> _Excerpted records_:
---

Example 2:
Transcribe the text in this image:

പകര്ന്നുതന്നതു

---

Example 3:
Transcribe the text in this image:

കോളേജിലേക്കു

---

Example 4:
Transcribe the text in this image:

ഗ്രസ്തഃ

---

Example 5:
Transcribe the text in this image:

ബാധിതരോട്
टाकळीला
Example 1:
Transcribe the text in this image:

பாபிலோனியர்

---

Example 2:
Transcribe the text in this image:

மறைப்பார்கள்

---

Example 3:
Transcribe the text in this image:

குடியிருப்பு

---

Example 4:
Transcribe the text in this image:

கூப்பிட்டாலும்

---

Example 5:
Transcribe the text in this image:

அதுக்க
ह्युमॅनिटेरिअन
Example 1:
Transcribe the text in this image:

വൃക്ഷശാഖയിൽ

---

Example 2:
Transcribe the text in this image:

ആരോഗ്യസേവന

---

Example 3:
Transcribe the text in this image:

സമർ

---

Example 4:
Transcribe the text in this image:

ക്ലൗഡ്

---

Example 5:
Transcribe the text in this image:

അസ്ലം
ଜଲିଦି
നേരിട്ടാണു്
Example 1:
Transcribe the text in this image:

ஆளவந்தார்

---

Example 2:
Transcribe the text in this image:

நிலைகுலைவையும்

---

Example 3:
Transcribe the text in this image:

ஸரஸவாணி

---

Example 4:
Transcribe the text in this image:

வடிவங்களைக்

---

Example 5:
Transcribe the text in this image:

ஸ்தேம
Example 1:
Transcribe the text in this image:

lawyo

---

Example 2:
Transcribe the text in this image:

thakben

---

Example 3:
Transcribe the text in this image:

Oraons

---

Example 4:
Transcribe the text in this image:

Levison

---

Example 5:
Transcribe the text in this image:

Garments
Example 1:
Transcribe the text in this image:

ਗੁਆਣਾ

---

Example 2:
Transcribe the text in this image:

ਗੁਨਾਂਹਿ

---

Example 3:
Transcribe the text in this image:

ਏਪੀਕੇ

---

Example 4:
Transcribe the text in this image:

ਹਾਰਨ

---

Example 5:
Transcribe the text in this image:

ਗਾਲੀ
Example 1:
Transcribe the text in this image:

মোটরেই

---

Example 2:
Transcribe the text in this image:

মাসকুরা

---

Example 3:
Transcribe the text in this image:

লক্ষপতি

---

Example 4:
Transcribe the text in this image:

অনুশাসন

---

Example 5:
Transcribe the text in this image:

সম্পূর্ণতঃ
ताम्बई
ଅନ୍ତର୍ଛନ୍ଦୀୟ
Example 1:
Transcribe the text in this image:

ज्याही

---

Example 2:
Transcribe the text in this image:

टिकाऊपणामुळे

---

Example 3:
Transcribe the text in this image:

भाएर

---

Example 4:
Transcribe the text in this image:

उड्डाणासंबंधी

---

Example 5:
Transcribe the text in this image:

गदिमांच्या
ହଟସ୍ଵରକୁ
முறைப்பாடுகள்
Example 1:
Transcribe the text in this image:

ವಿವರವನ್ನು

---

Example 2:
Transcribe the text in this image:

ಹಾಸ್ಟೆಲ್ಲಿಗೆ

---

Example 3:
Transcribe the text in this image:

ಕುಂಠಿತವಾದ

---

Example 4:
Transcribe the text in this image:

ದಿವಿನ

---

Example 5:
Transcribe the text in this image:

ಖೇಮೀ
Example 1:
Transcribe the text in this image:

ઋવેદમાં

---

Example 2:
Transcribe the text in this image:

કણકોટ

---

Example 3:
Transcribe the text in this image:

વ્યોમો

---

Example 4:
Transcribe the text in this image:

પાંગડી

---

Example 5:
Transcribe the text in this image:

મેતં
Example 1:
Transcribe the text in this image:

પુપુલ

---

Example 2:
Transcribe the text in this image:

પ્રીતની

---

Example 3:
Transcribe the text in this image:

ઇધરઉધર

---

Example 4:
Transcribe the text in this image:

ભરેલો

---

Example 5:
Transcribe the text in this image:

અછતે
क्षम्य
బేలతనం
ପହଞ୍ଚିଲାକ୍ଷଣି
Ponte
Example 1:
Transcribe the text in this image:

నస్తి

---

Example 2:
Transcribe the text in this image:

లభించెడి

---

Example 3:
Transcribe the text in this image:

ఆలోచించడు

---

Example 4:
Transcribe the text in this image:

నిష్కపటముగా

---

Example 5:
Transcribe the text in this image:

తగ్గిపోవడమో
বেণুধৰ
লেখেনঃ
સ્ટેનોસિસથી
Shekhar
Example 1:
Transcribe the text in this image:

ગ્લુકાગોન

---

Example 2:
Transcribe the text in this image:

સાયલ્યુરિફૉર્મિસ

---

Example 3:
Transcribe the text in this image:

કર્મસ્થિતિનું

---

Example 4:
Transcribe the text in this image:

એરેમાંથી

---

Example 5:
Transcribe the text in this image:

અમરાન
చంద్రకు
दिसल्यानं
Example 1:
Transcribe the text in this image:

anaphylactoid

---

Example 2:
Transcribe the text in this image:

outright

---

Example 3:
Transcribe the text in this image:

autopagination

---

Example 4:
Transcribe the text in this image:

> _Work instruction_: After reading the listing, copy all of it out exactly.

> _Solved exercise_:
---

Example 2:
Transcribe the text in this image:

പകര്ന്നുതന്നതു

---

Example 3:
Transcribe the text in this image:

കോളേജിലേക്കു

---

Example 4:
Transcribe the text in this image:

ഗ്രസ്തഃ

---

Example 5:
Transcribe the text in this image:

ബാധിതരോട്
टाकळीला
Example 1:
Transcribe the text in this image:

பாபிலோனியர்

---

Example 2:
Transcribe the text in this image:

மறைப்பார்கள்

---

Example 3:
Transcribe the text in this image:

குடியிருப்பு

---

Example 4:
Transcribe the text in this image:

கூப்பிட்டாலும்

---

Example 5:
Transcribe the text in this image:

அதுக்க
ह्युमॅनिटेरिअन
Example 1:
Transcribe the text in this image:

വൃക്ഷശാഖയിൽ

---

Example 2:
Transcribe the text in this image:

ആരോഗ്യസേവന

---

Example 3:
Transcribe the text in this image:

സമർ

---

Example 4:
Transcribe the text in this image:

ക്ലൗഡ്

---

Example 5:
Transcribe the text in this image:

അസ്ലം
ଜଲିଦି
നേരിട്ടാണു്
Example 1:
Transcribe the text in this image:

ஆளவந்தார்

---

Example 2:
Transcribe the text in this image:

நிலைகுலைவையும்

---

Example 3:
Transcribe the text in this image:

ஸரஸவாணி

---

Example 4:
Transcribe the text in this image:

வடிவங்களைக்

---

Example 5:
Transcribe the text in this image:

ஸ்தேம
Example 1:
Transcribe the text in this image:

lawyo

---

Example 2:
Transcribe the text in this image:

thakben

---

Example 3:
Transcribe the text in this image:

Oraons

---

Example 4:
Transcribe the text in this image:

Levison

---

Example 5:
Transcribe the text in this image:

Garments
Example 1:
Transcribe the text in this image:

ਗੁਆਣਾ

---

Example 2:
Transcribe the text in this image:

ਗੁਨਾਂਹਿ

---

Example 3:
Transcribe the text in this image:

ਏਪੀਕੇ

---

Example 4:
Transcribe the text in this image:

ਹਾਰਨ

---

Example 5:
Transcribe the text in this image:

ਗਾਲੀ
Example 1:
Transcribe the text in this image:

মোটরেই

---

Example 2:
Transcribe the text in this image:

মাসকুরা

---

Example 3:
Transcribe the text in this image:

লক্ষপতি

---

Example 4:
Transcribe the text in this image:

অনুশাসন

---

Example 5:
Transcribe the text in this image:

সম্পূর্ণতঃ
ताम्बई
ଅନ୍ତର୍ଛନ୍ଦୀୟ
Example 1:
Transcribe the text in this image:

ज्याही

---

Example 2:
Transcribe the text in this image:

टिकाऊपणामुळे

---

Example 3:
Transcribe the text in this image:

भाएर

---

Example 4:
Transcribe the text in this image:

उड्डाणासंबंधी

---

Example 5:
Transcribe the text in this image:

गदिमांच्या
ହଟସ୍ଵରକୁ
முறைப்பாடுகள்
Example 1:
Transcribe the text in this image:

ವಿವರವನ್ನು

---

Example 2:
Transcribe the text in this image:

ಹಾಸ್ಟೆಲ್ಲಿಗೆ

---

Example 3:
Transcribe the text in this image:

ಕುಂಠಿತವಾದ

---

Example 4:
Transcribe the text in this image:

ದಿವಿನ

---

Example 5:
Transcribe the text in this image:

ಖೇಮೀ
Example 1:
Transcribe the text in this image:

ઋવેદમાં

---

Example 2:
Transcribe the text in this image:

કણકોટ

---

Example 3:
Transcribe the text in this image:

વ્યોમો

---

Example 4:
Transcribe the text in this image:

પાંગડી

---

Example 5:
Transcribe the text in this image:

મેતં
Example 1:
Transcribe the text in this image:

પુપુલ

---

Example 2:
Transcribe the text in this image:

પ્રીતની

---

Example 3:
Transcribe the text in this image:

ઇધરઉધર

---

Example 4:
Transcribe the text in this image:

ભરેલો

---

Example 5:
Transcribe the text in this image:

અછતે
क्षम्य
బేలతనం
ପହଞ୍ଚିଲାକ୍ଷଣି
Ponte
Example 1:
Transcribe the text in this image:

నస్తి

---

Example 2:
Transcribe the text in this image:

లభించెడి

---

Example 3:
Transcribe the text in this image:

ఆలోచించడు

---

Example 4:
Transcribe the text in this image:

నిష్కపటముగా

---

Example 5:
Transcribe the text in this image:

తగ్గిపోవడమో
বেণুধৰ
লেখেনঃ
સ્ટેનોસિસથી
Shekhar
Example 1:
Transcribe the text in this image:

ગ્લુકાગોન

---

Example 2:
Transcribe the text in this image:

સાયલ્યુરિફૉર્મિસ

---

Example 3:
Transcribe the text in this image:

કર્મસ્થિતિનું

---

Example 4:
Transcribe the text in this image:

એરેમાંથી

---

Example 5:
Transcribe the text in this image:

અમરાન
చంద్రకు
दिसल्यानं
Example 1:
Transcribe the text in this image:

anaphylactoid

---

Example 2:
Transcribe the text in this image:

outright

---

Example 3:
Transcribe the text in this image:

autopagination

---

Example 4:
Transcribe the text in this image:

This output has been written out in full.